Swedbank ups ante, wins over Hansa shareholders

  • 2005-03-30
  • By TBT staff
TALLINN - A new buy-out offer by Swedbank helped win over Hansabank's minority shareholders last week and allowed the Swedish bank to boost its holding in Hansabank to 76.7 percent.

After meeting stiff resistance to its original offer of 11 euros per share last month, Forenings-Sparbanken (Swedbank), which at the time of the offer owned a majority stake, cranked up the price to 13.5 euros on March 22 just before markets closed. Hansabank Chairman Indrek Neivelt said all board members had decided to accept the offer, while Tiina Mois and Endel Siff, representatives of small shareholders on the bank's council who had originally resisted selling, also accepted the new offer.

Sticking to their opinion that Swedbank's complete takeover of Hansabank would bring no value to the bank, independent council members wrote in a notice to the Tallinn Stock Exchange that the revised offer was fair and contained a sufficient premium. "While fully understanding Swed-bank's business logic of the profitability of the takeover… it does not automatically mean profit to the bank.
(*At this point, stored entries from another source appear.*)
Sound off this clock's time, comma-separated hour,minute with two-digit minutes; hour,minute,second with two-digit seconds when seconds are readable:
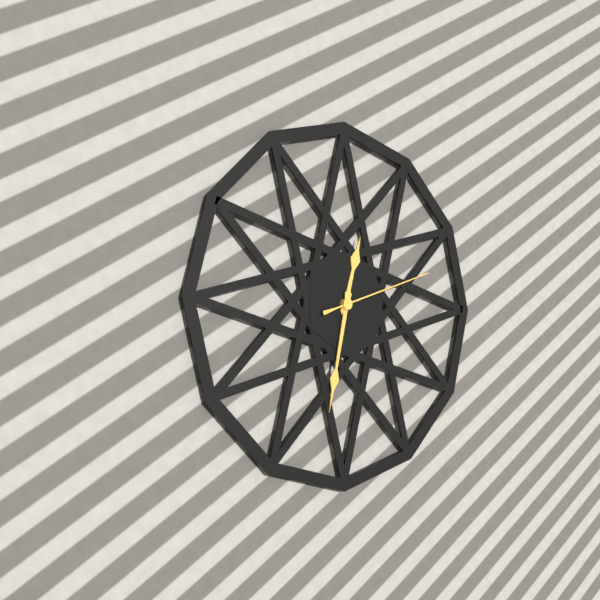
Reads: 12,32,12
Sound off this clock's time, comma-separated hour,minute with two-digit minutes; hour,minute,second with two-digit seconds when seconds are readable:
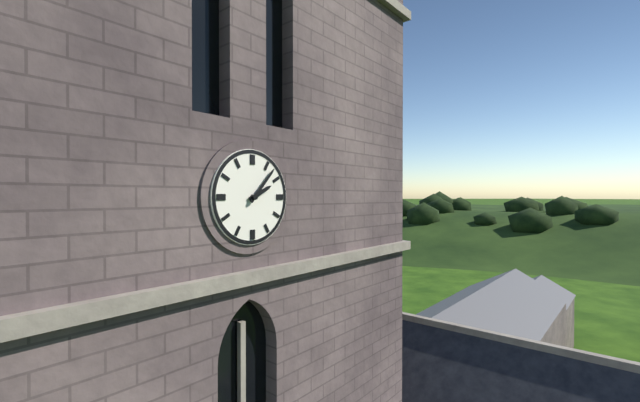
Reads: 2,07
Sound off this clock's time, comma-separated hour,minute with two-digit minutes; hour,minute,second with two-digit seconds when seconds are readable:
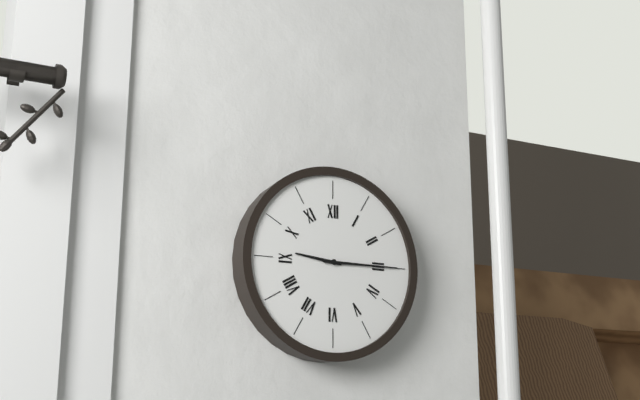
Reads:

We find the potential synergies are small," the independent council members said.

The new offer, which was automatically applied retrospectively to those shareholders who had accepted the original offer, allowed Swedbank to acquire an additional 5.1 percent in Hansa-bank, thus increasing its total holding to 76.7 percent. Swedish bank officials said they intended to accumulate 90 's 95 percent of the Estonian bank, the largest in the Baltics.
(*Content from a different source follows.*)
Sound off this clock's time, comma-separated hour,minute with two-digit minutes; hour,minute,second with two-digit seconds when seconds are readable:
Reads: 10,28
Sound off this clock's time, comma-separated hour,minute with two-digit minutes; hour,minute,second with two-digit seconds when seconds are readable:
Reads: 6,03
Shares in Hansabank gained 9.13 percent over the week ending March 25, leveling at 211.23 kroons, or 13.5 euros apiece, the new price. The TALSE stock index climbed 8.06 percent to 605.92 points over the week on the back of boisterous trading on Hansa stock.

"Swedbank has certainly gotten Hansabank stock under control with its new offer, and it is only a matter of time and paperwork before it acquires the whole bank," Riho Talumaa, a broker from Suprema, told the Baltic News Service.

Investors selling out of Hansapank have been reinvesting funds in less-traded shares, a trend that traders expected to continue throughout this week up to April 1.

"I see a continuation of this trend of investors pulling out of Hansapank and buying minor stocks instead. This raises the ironic question of when will Klementi and (Tallinna) Farmaatsiatehas begin to be bought up," Uhispank trader Peeter Koppel said.

"With minor shares, in view of their poor liquidity, a bubble-like rise is to a certain extent justified. But I see the local market as risky and rather like a playground of speculators," he added.

Ultimately, however, Hansabank stock will be delisted from the Tallinn exchange, which has shareholders, brokers and exchange managers worrying how to make up the difference. Traditionally Hansabank has accounted for the lion's share of exchange turnover.

Swedbank's purchase offer will remain in effect until April 4.